I am trying to create a data frame that includes all the dates between '1/1/2019' and '28/02/2022', for each of 3 countries and each of 9 SKUs. I am following this approach for days that is working fine:
days = pd.DataFrame(pd.date_range(start='1/1/2019', end='28/02/2022',freq='D'))
for i in range(26):
days=days.append(pd.DataFrame(pd.date_range(start='1/1/2019', end='28/02/2022',freq='D')))
days.rename(columns={0:'Date'},inplace=True)
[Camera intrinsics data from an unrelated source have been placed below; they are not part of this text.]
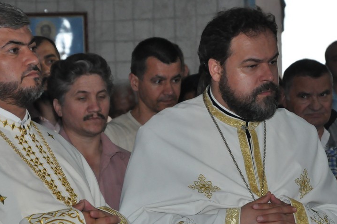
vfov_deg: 6.0
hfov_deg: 9.1
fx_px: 2122
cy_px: 149
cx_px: 131
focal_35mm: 227
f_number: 7.1
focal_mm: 90
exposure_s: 1/160
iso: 1600
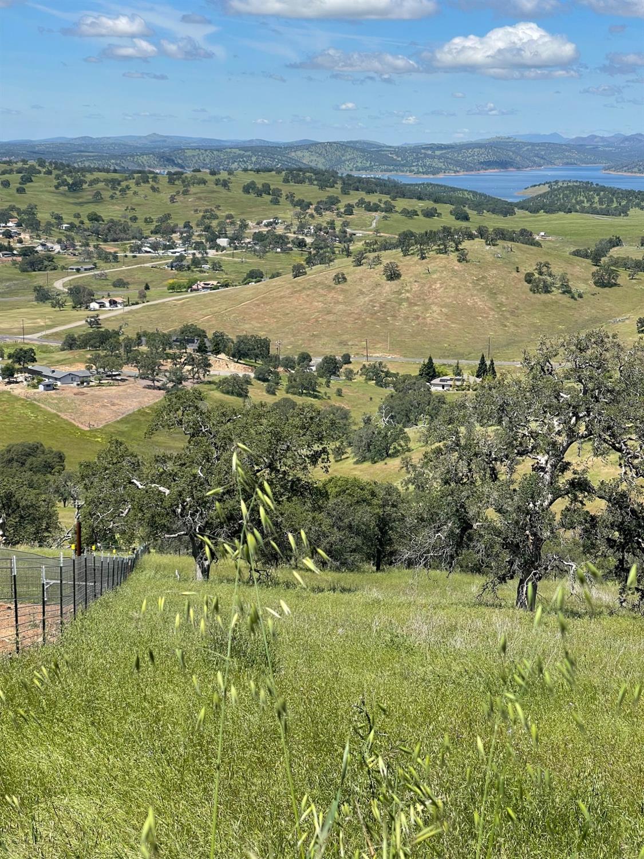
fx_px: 1588
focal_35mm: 64
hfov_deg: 22.9
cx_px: 322
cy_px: 430
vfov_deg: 30.3
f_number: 2.2
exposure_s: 1/978
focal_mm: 7.5
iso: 20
days.reset_index(inplace=True,drop=True)
This data frame gives a column with 31185 rows that correspond to the 1155 days between that range multiplied by 27 (3x9). Now I would like to assign the country name and sku name. To populate the countries I am following this manual approach, but it takes a while to load. Is there a smarter way to do it? I would like to do the same for the 9 SKUs.
for i in range(0,10395):
days.loc[i,'country']= 'Austria'
for i in range(10395,20790):
days.loc[i,'country']= 'Germany'
for i in range(20790,31185):
days.loc[i,'country']= 'Switzerland'
Thanks in advance!
CodePudding user response:
Try days.loc[range(0,10395),'country']= 'Austria'
CodePudding user response:
A more efficient apporach is cross-multiply the 3 arrays representing Date
, Country
and SKU
together:
df = pd.MultiIndex.from_product([
pd.date_range(start='1/1/2019', end='28/02/2022', freq='D'),
['Austria', 'Germany', 'Switzerland'],
[f'SKU {i}' for i in range(9)]
], names=['Date', 'Country', 'SKU']).to_frame(index=False)